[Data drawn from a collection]
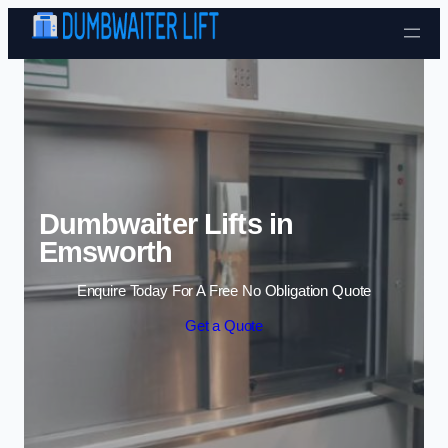
Skip to content
Dumbwaiter Lifts in
Emsworth
Enquire Today For A Free No Obligation Quote
Get a Quote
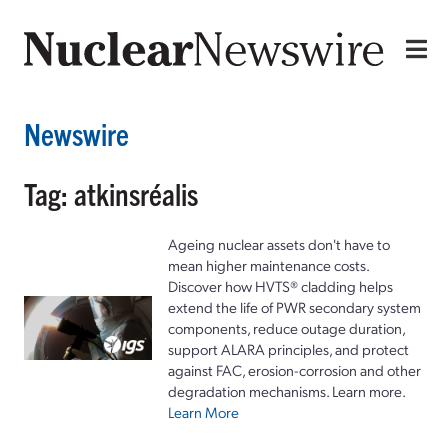
Newswire
Tag: atkinsréalis
Ageing nuclear assets don't have to
mean higher maintenance costs.
Discover how HVTS® cladding helps
extend the life of PWR secondary system
components, reduce outage duration,
support ALARA principles, and protect
against FAC, erosion-corrosion and other
degradation mechanisms. Learn more.
Learn More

Directions for this task
Reproduce the text of every row above word for word, leaving the pictures out of your answer.

Written answer
Skip to content
Dumbwaiter Lifts in
Emsworth
Enquire Today For A Free No Obligation Quote
Get a Quote
Newswire
Tag: atkinsréalis
Ageing nuclear assets don't have to
mean higher maintenance costs.
Discover how HVTS® cladding helps
extend the life of PWR secondary system
components, reduce outage duration,
support ALARA principles, and protect
against FAC, erosion-corrosion and other
degradation mechanisms. Learn more.
Learn More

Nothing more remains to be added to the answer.